Many of you know of Frank Smith of Krull Smith Orchids, and his passion for Paphs, but he also has a passion for breeding very fine Daylilies!

On my visit to the Redlands show, Fred Clarke and I went up to Apopka to visit Frank and his Daylily nursery. They were in full bloom!! 
Frank was readying his place for the national show this week.

I took over a hundred pictures of his daylilies, both introduced varieties and new seedlings.

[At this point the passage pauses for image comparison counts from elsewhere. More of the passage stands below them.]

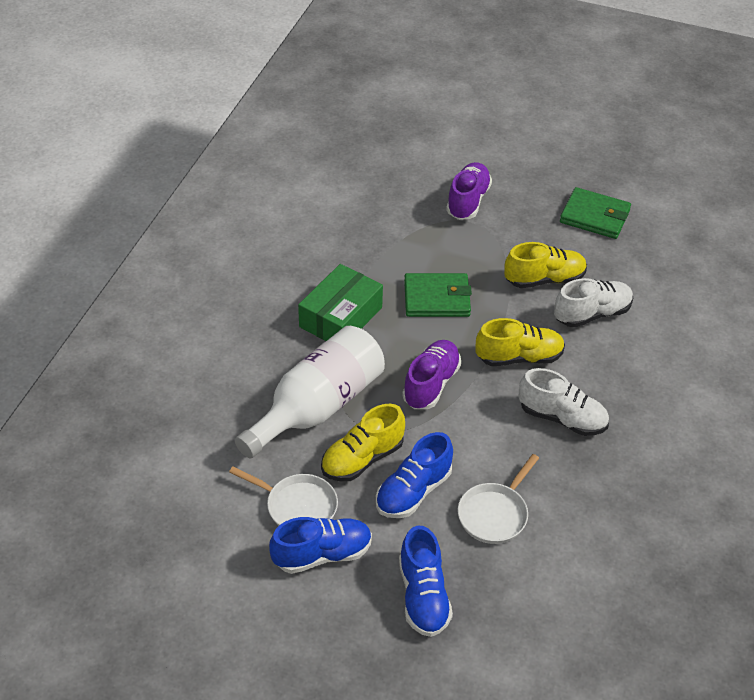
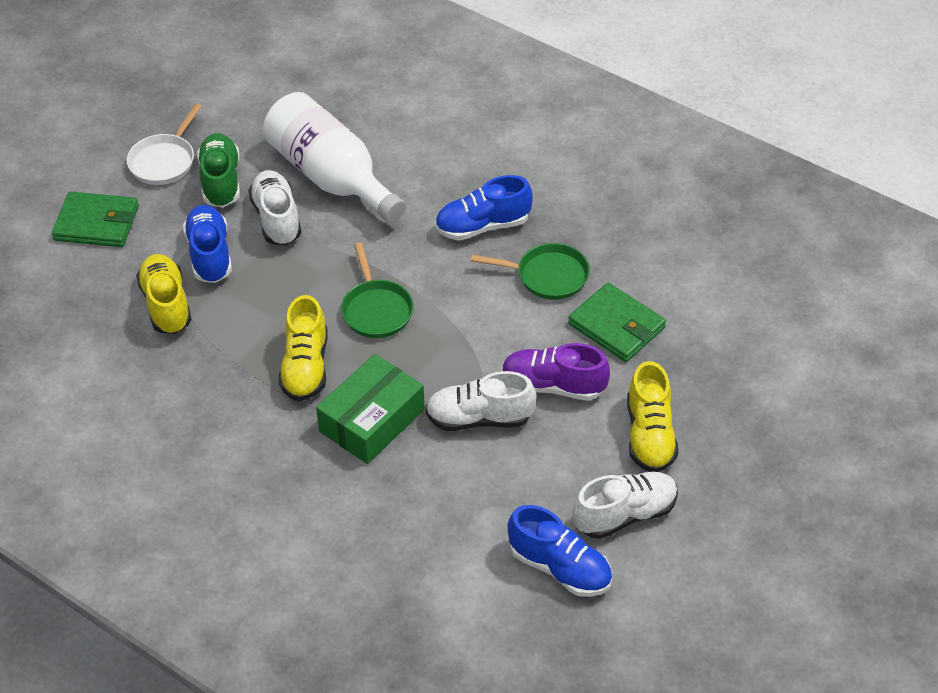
green pan: 0 -> 2
green shoe: 0 -> 1
purple shoe: 2 -> 1
white pan: 2 -> 1
white shoe: 2 -> 3

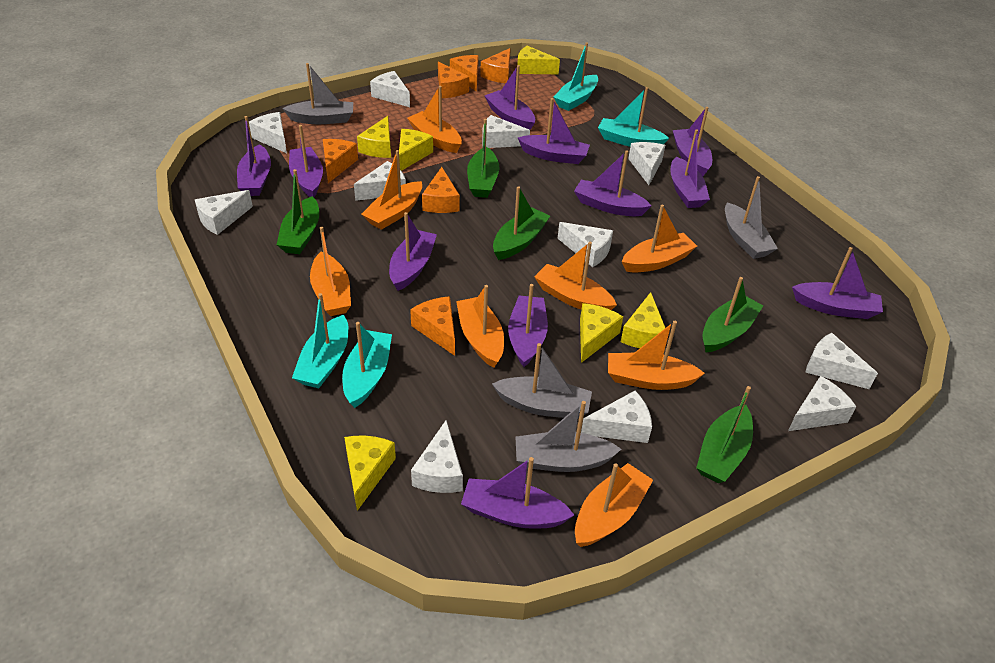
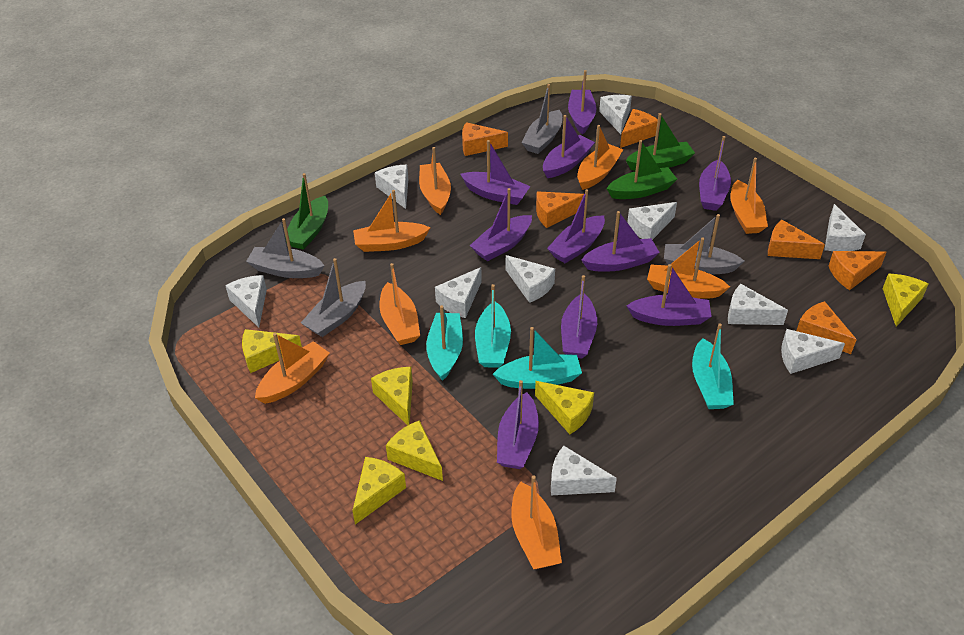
green boat: 5 -> 3
purple boat: 11 -> 10
white cheese: 11 -> 10

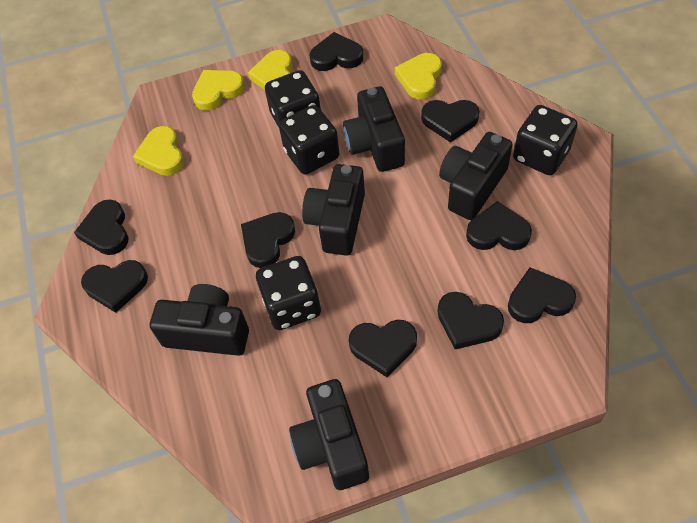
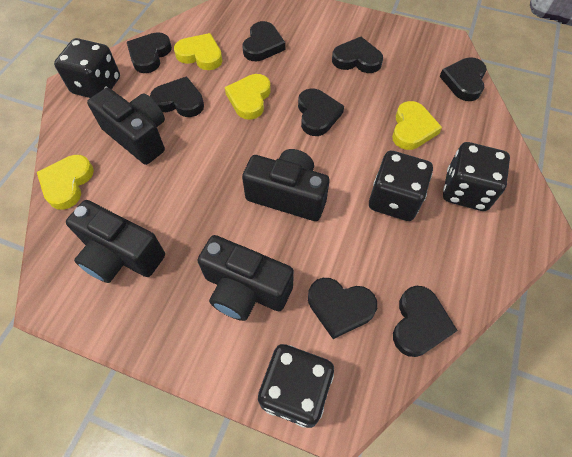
black camera: 5 -> 4
black heart: 9 -> 8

Here are a couple of varieties:

Crystelle Smith (named after his mom!)






new seedling





a "poly" variety with extra petals and sepals





You can see all the pictures here:
http://www.flickr.com/photos/minicatt/sets/72157618395316096/

Peter.


----------



## nikv (May 19, 2009)

Very cool! I love daylilies myself and have created my own hybrids. Some of the first seedlings are starting to bloom now. I can only hope that mine are half as good as Frank Smith's daylilies.


----------



## NYEric (May 19, 2009)

Believe it or not, Daylilies are supposed to be his main plant products!!!


----------



## biothanasis (May 19, 2009)

WOW!!! SO great colours!!! My lilies got attacked by aphids and some buds start getting brown patches, but rather late than never, I put some ladybug larvas to solve the problem...


----------



## Paph_LdyMacBeth (May 19, 2009)

Hunh? My day lillies don't look like that! JEALOUS!


----------



## Gilda (May 19, 2009)

WOW WOW WOW daylilies have come a long way !! Those are stunning !


----------



## P-chan (May 19, 2009)

Frank Smith daylillies rock!!:clap:


----------



## SlipperFan (May 19, 2009)

How come I don't see day lilies like that around here???!!!


----------